Additionally, since internal tools will be used in a somewhat more controlled environment, they don't need to be tested against different computer systems, Internet browsers, etc.

David
I agree. Does this also apply to the tools you build for yourself?
Adam Liss
I'd say that those can be a little rougher around the edges, if ONLY you will be using them.
David
True, but in retrospect that was probably a trick question, as a tool's utility is inversely proportional to the number of users for which it was intended, yet the likelihood that a tool will "escape" is directly proportional to its utility.
Adam Liss
+2  A: 
  1. First, internal tools are always developed quick and dirty. Almost no testing - it just has to do the work.
  2. UI is not as important as with a customer-facing app.
  3. Internal tool can use internal/private/proprietary knowledge of the products and frameworks they test. For example, our last product bypassed part of our published API and used a non-documented web service call to achieve better results.
  4. This is an important point,but a losing battle: NEVER EVER leave internal tools with a customer.
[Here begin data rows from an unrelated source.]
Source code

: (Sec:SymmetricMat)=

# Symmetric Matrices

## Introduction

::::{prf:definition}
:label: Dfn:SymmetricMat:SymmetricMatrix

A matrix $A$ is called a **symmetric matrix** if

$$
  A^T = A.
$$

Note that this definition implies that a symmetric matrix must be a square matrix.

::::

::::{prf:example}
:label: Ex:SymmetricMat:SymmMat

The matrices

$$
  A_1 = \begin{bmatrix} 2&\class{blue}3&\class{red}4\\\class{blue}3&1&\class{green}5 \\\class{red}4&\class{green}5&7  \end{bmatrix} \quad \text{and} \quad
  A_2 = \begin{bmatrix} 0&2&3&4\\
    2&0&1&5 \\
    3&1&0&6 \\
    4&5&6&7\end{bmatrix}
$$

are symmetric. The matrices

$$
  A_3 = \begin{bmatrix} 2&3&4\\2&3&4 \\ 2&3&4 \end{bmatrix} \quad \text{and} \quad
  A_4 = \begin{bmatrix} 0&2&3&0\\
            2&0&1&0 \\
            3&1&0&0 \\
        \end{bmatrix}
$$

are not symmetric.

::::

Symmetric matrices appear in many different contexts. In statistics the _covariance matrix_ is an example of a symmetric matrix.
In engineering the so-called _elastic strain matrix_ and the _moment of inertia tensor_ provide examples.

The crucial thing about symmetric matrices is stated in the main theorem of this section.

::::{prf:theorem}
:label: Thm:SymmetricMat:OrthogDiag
As a consultant, I sometimes had to use and even develop those tools in the field. I try to hide it from my clients, but from time to time, they demand I leave the tool with them (or worse, call the sales rep and ask for that "magic tool"). You don't want customers judging your entire company's production level based on tools build according to points 1-3.
Traveling Tech Guy
I like your sense of practicality. I particularly agree that internal tools are verboten for customers. You might consider keying them to a development system (it needs the compiler .dll and it would violate my license to give that to you), but you're fighting work-for-hire laws.
Adam Liss
A: 

Since the diagnostics I build are usually very special-purpose, I tend to provide more options and built-in examples than I would for customer-facing products. In other words, I assume the user is more familiar with the technology than a customer would generally be, and I provide more ability to tweak the way the tool operates without worrying that it might overwhelm the user. But I also try to make it satisfy 80% of the use cases without much "help" from the user.

Adam Liss
+1  A: 

The biggest difference:

It's with the personal and internal tools that you can be more free to try out a new technology, the latest fashion. You can take risks that you wouldn't take with the application that you are actually shipping to customers.

Corey Trager
... which, interestingly, often leads to a technology or technique that can later be applied to your products. Thanks!